**Work instruction**
Extract the text from all the lines below verbatim, and leave the pictures out of your answer.

Text extracted from each page
• • • • •
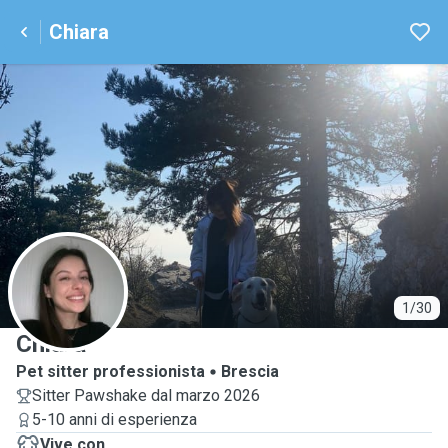
Chiara
C
1/30
Chiara
Pet sitter professionista
Brescia
Sitter Pawshake dal marzo 2026
5-10 anni di esperienza
Vive con ...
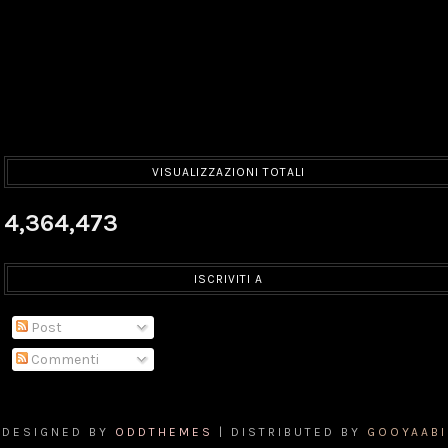
VISUALIZZAZIONI TOTALI
4,364,473
ISCRIVITI A
Post
Commenti
DESIGNED BY
ODDTHEMES
| DISTRIBUTED BY
GOOYAABI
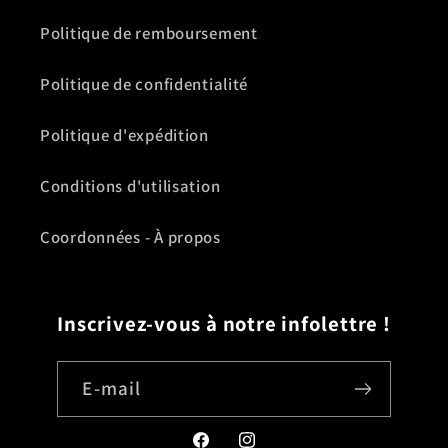
Politique de remboursement
Politique de confidentialité
Politique d'expédition
Conditions d'utilisation
Coordonnées - À propos
Inscrivez-vous à notre infolettre !
E-mail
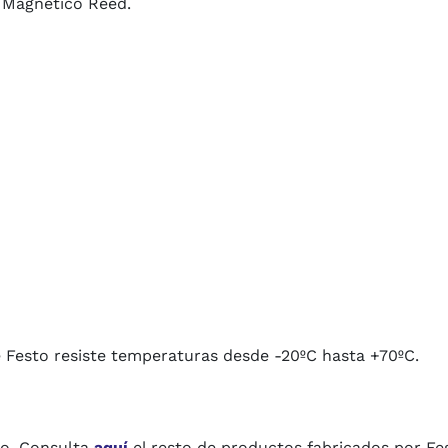
 Magnético Reed.
 Festo resiste temperaturas desde -20ºC hasta +70ºC.
to. Consulta
aquí
el resto de productos fabricados por Fe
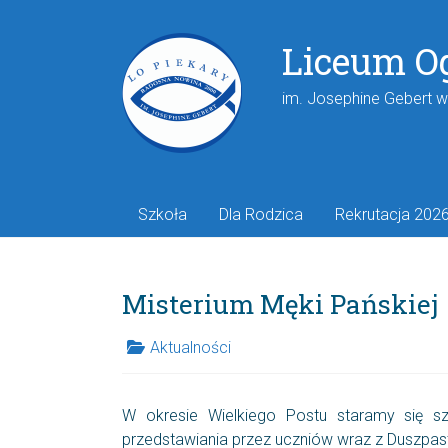
Liceum O
im. Josephine Gebert 
Szkoła
Dla Rodzica
Rekrutacja 202
Misterium Męki Pańskiej
Aktualności
W okresie Wielkiego Postu staramy się sz
przedstawiania przez uczniów wraz z Duszpaste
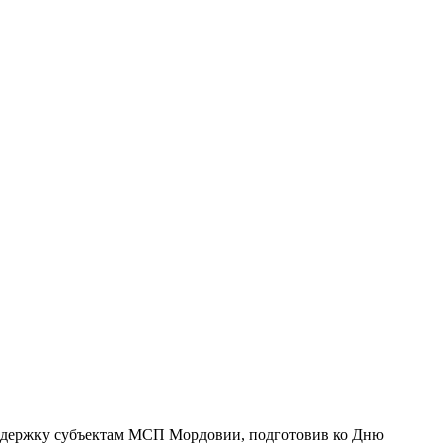
оддержку субъектам МСП Мордовии, подготовив ко Дню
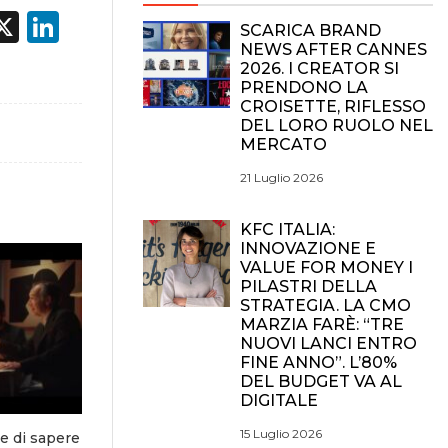
acebook
X
LinkedIn
SCARICA BRAND
NEWS AFTER CANNES
2026. I CREATOR SI
PRENDONO LA
CROISETTE, RIFLESSO
DEL LORO RUOLO NEL
MERCATO
21 Luglio 2026
KFC ITALIA:
INNOVAZIONE E
VALUE FOR MONEY I
PILASTRI DELLA
STRATEGIA. LA CMO
MARZIA FARÈ: “TRE
NUOVI LANCI ENTRO
FINE ANNO”. L’80%
DEL BUDGET VA AL
DIGITALE
15 Luglio 2026
e di sapere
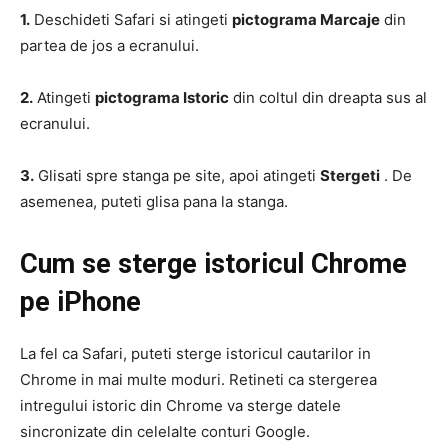
1.
Deschideti Safari si atingeti
pictograma Marcaje
din
partea de jos a ecranului.
2.
Atingeti
pictograma Istoric
din coltul din dreapta sus al
ecranului.
3.
Glisati spre stanga pe site, apoi atingeti
Stergeti
. De
asemenea, puteti glisa pana la stanga.
Cum se sterge istoricul Chrome
pe iPhone
La fel ca Safari, puteti sterge istoricul cautarilor in
Chrome in mai multe moduri. Retineti ca stergerea
intregului istoric din Chrome va sterge datele
sincronizate din celelalte conturi Google.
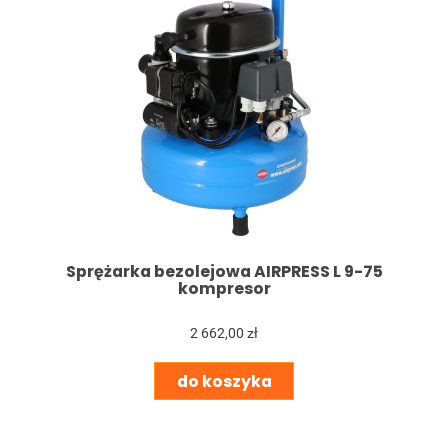
Sprężarka bezolejowa AIRPRESS L 9-75
kompresor
2 662,00 zł
do koszyka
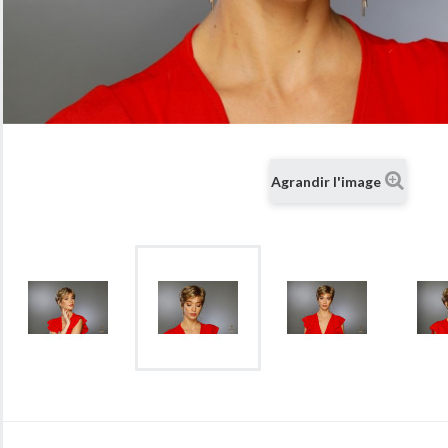
Agrandir l'image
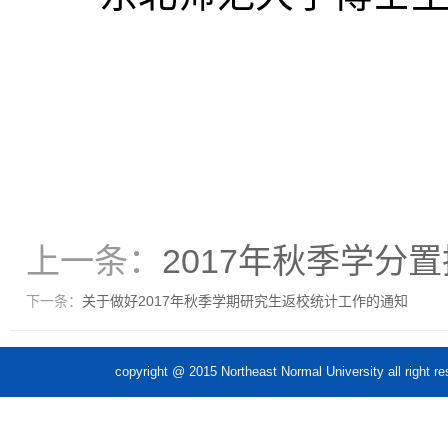
上一条：
2017年秋季学分
下一条：
关于做好2017年秋季学期研究生返校统计工作的通知
copyright @ 2015 Northeast Normal Unive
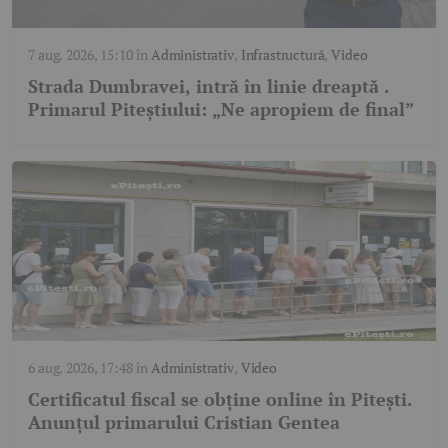
7 aug. 2026, 15:10
în
Administrativ
,
Infrastructură
,
Video
Strada Dumbravei, intră în linie dreaptă .
Primarul Piteștiului: „Ne apropiem de final”
6 aug. 2026, 17:48
în
Administrativ
,
Video
Certificatul fiscal se obține online în Pitești.
Anunțul primarului Cristian Gentea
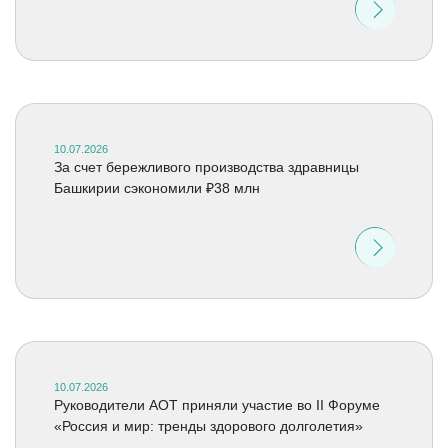
10.07.2026
За счет бережливого производства здравницы
Башкирии сэкономили ₽38 млн
10.07.2026
Руководители АОТ приняли участие во II Форуме
«Россия и мир: тренды здорового долголетия»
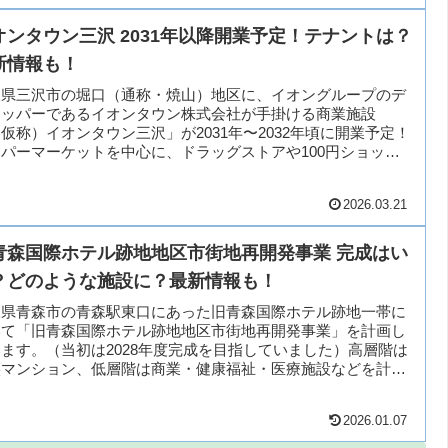
オンタウン三沢 2031年以降開業予定！テナントは？
新情報も！
森県三沢市の堀口（通称・焼山）地区に、イオングループのデ
ロッパーであるイオンタウン株式会社が手掛ける商業施設
仮称）イオンタウン三沢」が2031年〜2032年頃に開業予定！
パーマーケットを中心に、ドラッグストアや100円ショップ
2026.03.21
青森国際ホテル跡地地区市街地再開発事業 完成はい
？どのような施設に？最新情報も！
森県青森市の青森駅東口にあった旧青森国際ホテル跡地一帯に
いて「旧青森国際ホテル跡地地区市街地再開発事業」を計画し
ます。（当初は2028年度完成を目指していました）高層階は
譲マンション、低層階は商業・健康福祉・医療施設などを計画
..
2026.01.07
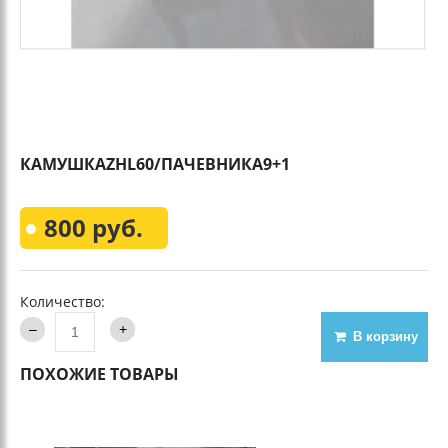
КАМУШКАZHL60/ПАЧЕВНИКА9+1
800 руб.
Количество:
В корзину
ПОХОЖИЕ ТОВАРЫ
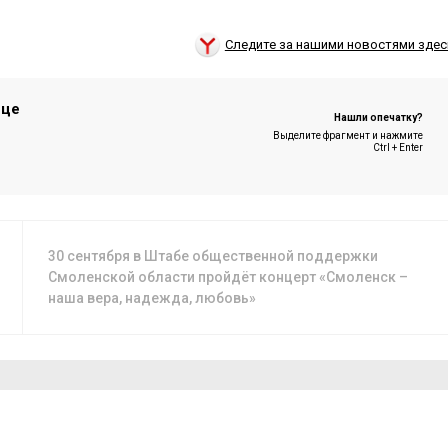
Следите за нашими новостями здес
ице
Нашли опечатку?
Выделите фрагмент и нажмите
Ctrl + Enter
30 сентября в Штабе общественной поддержки
Смоленской области пройдёт концерт «Смоленск –
наша вера, надежда, любовь»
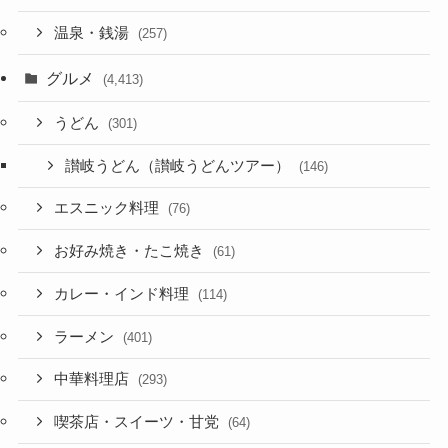
温泉・銭湯
(257)
グルメ
(4,413)
うどん
(301)
讃岐うどん（讃岐うどんツアー）
(146)
エスニック料理
(76)
お好み焼き・たこ焼き
(61)
カレー・インド料理
(114)
ラーメン
(401)
中華料理店
(293)
喫茶店・スイーツ・甘党
(64)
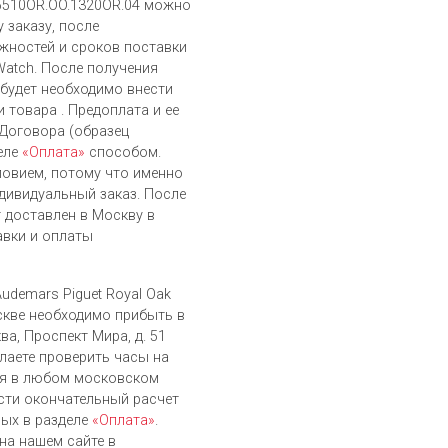
 15510OR.OO.1320OR.04 можно
 заказу, после
жностей и сроков поставки
Watch. После получения
 будет необходимо внести
 товара . Предоплата и ее
 Договора (образец
еле
«Оплата»
способом.
ловием, потому что именно
дивидуальный заказ. После
т доставлен в Москву в
авки и оплаты
udemars Piguet Royal Oak
оскве необходимо прибыть в
ва, Проспект Мира, д. 51
елаете проверить часы на
ся в любом московском
сти окончательный расчет
ых в разделе
«Оплата»
.
на нашем сайте в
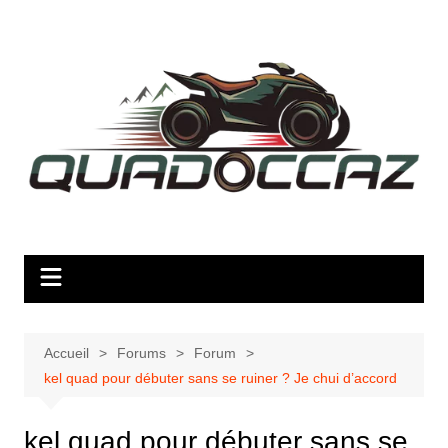
Aller
au
contenu
Accueil
Forums
Forum
kel quad pour débuter sans se ruiner ? Je chui d’accord
kel quad pour débuter sans se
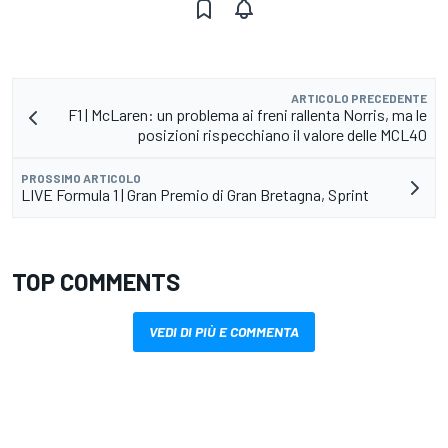
ARTICOLO PRECEDENTE
F1 | McLaren: un problema ai freni rallenta Norris, ma le
posizioni rispecchiano il valore delle MCL40
PROSSIMO ARTICOLO
LIVE Formula 1 | Gran Premio di Gran Bretagna, Sprint
TOP COMMENTS
VEDI DI PIÙ E COMMENTA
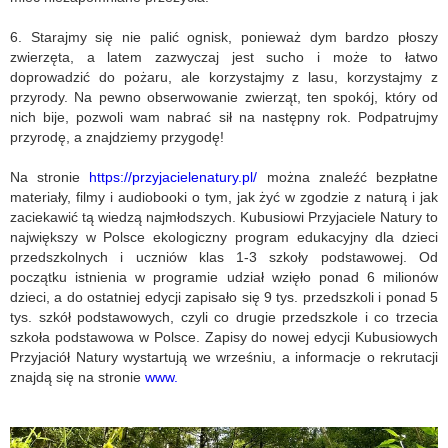
6. Starajmy się nie palić ognisk, ponieważ dym bardzo płoszy
zwierzęta, a latem zazwyczaj jest sucho i może to łatwo
doprowadzić do pożaru, ale korzystajmy z lasu, korzystajmy z
przyrody. Na pewno obserwowanie zwierząt, ten spokój, który od
nich bije, pozwoli wam nabrać sił na następny rok. Podpatrujmy
przyrodę, a znajdziemy przygodę!
Na stronie
https://przyjacielenatury.pl/
można znaleźć bezpłatne
materiały, filmy i audiobooki o tym, jak żyć w zgodzie z naturą i jak
zaciekawić tą wiedzą najmłodszych. Kubusiowi Przyjaciele Natury to
największy w Polsce ekologiczny program edukacyjny dla dzieci
przedszkolnych i uczniów klas 1-3 szkoły podstawowej. Od
początku istnienia w programie udział wzięło ponad 6 milionów
dzieci, a do ostatniej edycji zapisało się 9 tys. przedszkoli i ponad 5
tys. szkół podstawowych, czyli co drugie przedszkole i co trzecia
szkoła podstawowa w Polsce. Zapisy do nowej edycji Kubusiowych
Przyjaciół Natury wystartują we wrześniu, a informacje o rekrutacji
znajdą się na stronie
www.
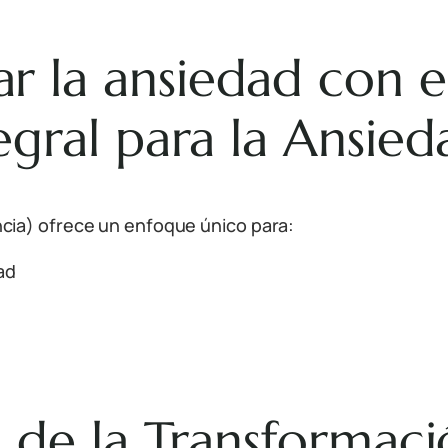
r la ansiedad con 
egral para la Ansied
cia) ofrece un enfoque único para:
ad
s de la Transformac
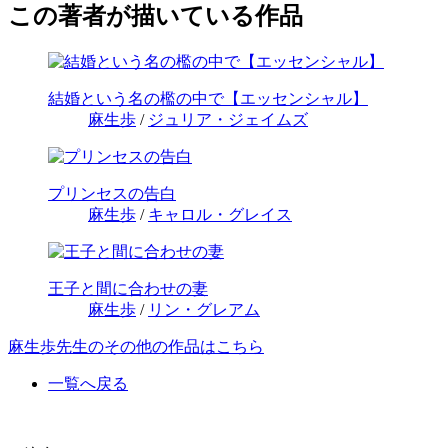
この著者が描いている作品
結婚という名の檻の中で【エッセンシャル】
麻生歩
/
ジュリア・ジェイムズ
プリンセスの告白
麻生歩
/
キャロル・グレイス
王子と間に合わせの妻
麻生歩
/
リン・グレアム
麻生歩先生のその他の作品はこちら
一覧へ戻る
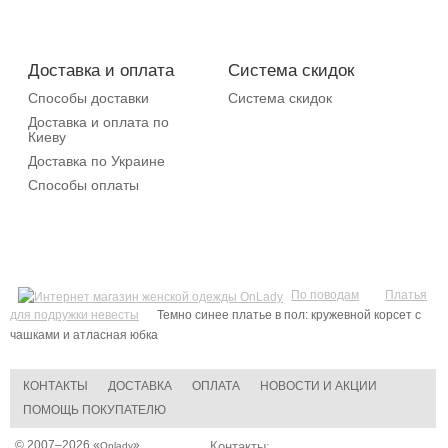
Доставка и оплата
Система скидок
Способы доставки
Система скидок
Доставка и оплата по
Киеву
Доставка по Украине
Способы оплаты
По поводам
Платья
для подружки невесты
Темно синее платье в пол: кружевной корсет с
чашками и атласная юбка
КОНТАКТЫ
ДОСТАВКА
ОПЛАТА
НОВОСТИ И АКЦИИ
ПОМОЩЬ ПОКУПАТЕЛЮ
© 2007–2026 «
»
Контакты:
Onlady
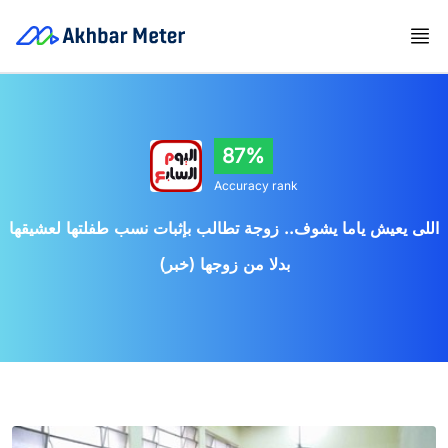
87%
Accuracy rank
اللى يعيش ياما يشوف.. زوجة تطالب بإثبات نسب طفلتها لعشيقها
بدلا من زوجها (خبر)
• • • • •
**Reply to the exercise**
Chiara
C
1/30
Chiara
Pet sitter professionista
Brescia
Sitter Pawshake dal marzo 2026
5-10 anni di esperienza
Vive con ...
VISUALIZZAZIONI TOTALI
4,364,473
ISCRIVITI A
Post
Commenti
DESIGNED BY
ODDTHEMES
| DISTRIBUTED BY
GOOYAABI
Politique de remboursement
Politique de confidentialité
Politique d'expédition
Conditions d'utilisation
Coordonnées - À propos
Inscrivez-vous à notre infolettre !
E-mail
 Magnético Reed.
 Festo resiste temperaturas desde -20ºC hasta +70ºC.
to. Consulta
aquí
el resto de productos fabricados por Fe
Liceum O
im. Josephine Gebert 
Szkoła
Dla Rodzica
Rekrutacja 202
Misterium Męki Pańskiej
Aktualności
W okresie Wielkiego Postu staramy się sz
przedstawiania przez uczniów wraz z Duszpaste
оддержку субъектам МСП Мордовии, подготовив ко Дню
acebook
X
LinkedIn
SCARICA BRAND
NEWS AFTER CANNES
2026. I CREATOR SI
PRENDONO LA
CROISETTE, RIFLESSO
DEL LORO RUOLO NEL
MERCATO
21 Luglio 2026
KFC ITALIA:
INNOVAZIONE E
VALUE FOR MONEY I
PILASTRI DELLA
STRATEGIA. LA CMO
MARZIA FARÈ: “TRE
NUOVI LANCI ENTRO
FINE ANNO”. L’80%
DEL BUDGET VA AL
DIGITALE
15 Luglio 2026
e di sapere
1.
Deschideti Safari si atingeti
pictograma Marcaje
din
partea de jos a ecranului.
2.
Atingeti
pictograma Istoric
din coltul din dreapta sus al
ecranului.
3.
Glisati spre stanga pe site, apoi atingeti
Stergeti
. De
asemenea, puteti glisa pana la stanga.
Cum se sterge istoricul Chrome
pe iPhone
La fel ca Safari, puteti sterge istoricul cautarilor in
Chrome in mai multe moduri. Retineti ca stergerea
intregului istoric din Chrome va sterge datele
sincronizate din celelalte conturi Google.
Sprężarka bezolejowa AIRPRESS L 9-75
kompresor
2 662,00 zł
do koszyka
Agrandir l'image
上一条：
2017年秋季学分
下一条：
关于做好2017年秋季学期研究生返校统计工作的通知
copyright @ 2015 Northeast Normal Unive
7 aug. 2026, 15:10
în
Administrativ
,
Infrastructură
,
Video
Strada Dumbravei, intră în linie dreaptă .
Primarul Piteștiului: „Ne apropiem de final”
6 aug. 2026, 17:48
în
Administrativ
,
Video
Certificatul fiscal se obține online în Pitești.
Anunțul primarului Cristian Gentea
10.07.2026
За счет бережливого производства здравницы
Башкирии сэкономили ₽38 млн
10.07.2026
Руководители АОТ приняли участие во II Форуме
«Россия и мир: тренды здорового долголетия»
オンタウン三沢 2031年以降開業予定！テナントは？
新情報も！
森県三沢市の堀口（通称・焼山）地区に、イオングループのデ
ロッパーであるイオンタウン株式会社が手掛ける商業施設
仮称）イオンタウン三沢」が2031年〜2032年頃に開業予定！
パーマーケットを中心に、ドラッグストアや100円ショップ
2026.03.21
青森国際ホテル跡地地区市街地再開発事業 完成はい
？どのような施設に？最新情報も！
森県青森市の青森駅東口にあった旧青森国際ホテル跡地一帯に
いて「旧青森国際ホテル跡地地区市街地再開発事業」を計画し
ます。（当初は2028年度完成を目指していました）高層階は
譲マンション、低層階は商業・健康福祉・医療施設などを計画
..
2026.01.07
КАМУШКАZHL60/ПАЧЕВНИКА9+1
800 руб.
Количество:
В корзину
ПОХОЖИЕ ТОВАРЫ
Следите за нашими новостями здес
ице
Нашли опечатку?
Выделите фрагмент и нажмите
Ctrl + Enter
30 сентября в Штабе общественной поддержки
Смоленской области пройдёт концерт «Смоленск –
наша вера, надежда, любовь»
温泉・銭湯
(257)
グルメ
(4,413)
うどん
(301)
讃岐うどん（讃岐うどんツアー）
(146)
エスニック料理
(76)
お好み焼き・たこ焼き
(61)
カレー・インド料理
(114)
ラーメン
(401)
中華料理店
(293)
喫茶店・スイーツ・甘党
(64)
 15510OR.OO.1320OR.04 можно
 заказу, после
жностей и сроков поставки
Watch. После получения
 будет необходимо внести
 товара . Предоплата и ее
 Договора (образец
еле
«Оплата»
способом.
ловием, потому что именно
дивидуальный заказ. После
т доставлен в Москву в
авки и оплаты
udemars Piguet Royal Oak
оскве необходимо прибыть в
ва, Проспект Мира, д. 51
елаете проверить часы на
ся в любом московском
сти окончательный расчет
ых в разделе
«Оплата»
.
на нашем сайте в
Aller
au
contenu
Accueil
Forums
Forum
kel quad pour débuter sans se ruiner ? Je chui d’accord
kel quad pour débuter sans se
ARTICOLO PRECEDENTE
F1 | McLaren: un problema ai freni rallenta Norris, ma le
posizioni rispecchiano il valore delle MCL40
PROSSIMO ARTICOLO
LIVE Formula 1 | Gran Premio di Gran Bretagna, Sprint
TOP COMMENTS
VEDI DI PIÙ E COMMENTA
6. Starajmy się nie palić ognisk, ponieważ dym bardzo płoszy
zwierzęta, a latem zazwyczaj jest sucho i może to łatwo
doprowadzić do pożaru, ale korzystajmy z lasu, korzystajmy z
przyrody. Na pewno obserwowanie zwierząt, ten spokój, który od
nich bije, pozwoli wam nabrać sił na następny rok. Podpatrujmy
przyrodę, a znajdziemy przygodę!
Na stronie
https://przyjacielenatury.pl/
można znaleźć bezpłatne
materiały, filmy i audiobooki o tym, jak żyć w zgodzie z naturą i jak
zaciekawić tą wiedzą najmłodszych. Kubusiowi Przyjaciele Natury to
największy w Polsce ekologiczny program edukacyjny dla dzieci
przedszkolnych i uczniów klas 1-3 szkoły podstawowej. Od
początku istnienia w programie udział wzięło ponad 6 milionów
dzieci, a do ostatniej edycji zapisało się 9 tys. przedszkoli i ponad 5
tys. szkół podstawowych, czyli co drugie przedszkole i co trzecia
szkoła podstawowa w Polsce. Zapisy do nowej edycji Kubusiowych
Przyjaciół Natury wystartują we wrześniu, a informacje o rekrutacji
znajdą się na stronie
www.
r la ansiedad con 
egral para la Ansied
cia) ofrece un enfoque único para:
ad
s de la Transformac
この著者が描いている作品
結婚という名の檻の中で【エッセンシャル】
麻生歩
/
ジュリア・ジェイムズ
プリンセスの告白
麻生歩
/
キャロル・グレイス
王子と間に合わせの妻
麻生歩
/
リン・グレアム
麻生歩先生のその他の作品はこちら
一覧へ戻る
Доставка и оплата
Система скидок
Способы доставки
Система скидок
Доставка и оплата по
Киеву
Доставка по Украине
Способы оплаты
По поводам
Платья
для подружки невесты
Темно синее платье в пол: кружевной корсет с
чашками и атласная юбка
КОНТАКТЫ
ДОСТАВКА
ОПЛАТА
НОВОСТИ И АКЦИИ
ПОМОЩЬ ПОКУПАТЕЛЮ
© 2007–2026 «
»
Контакты:
Onlady
87%
Accuracy rank
اللى يعيش ياما يشوف.. زوجة تطالب بإثبات نسب طفلتها لعشيقها
بدلا من زوجها (خبر)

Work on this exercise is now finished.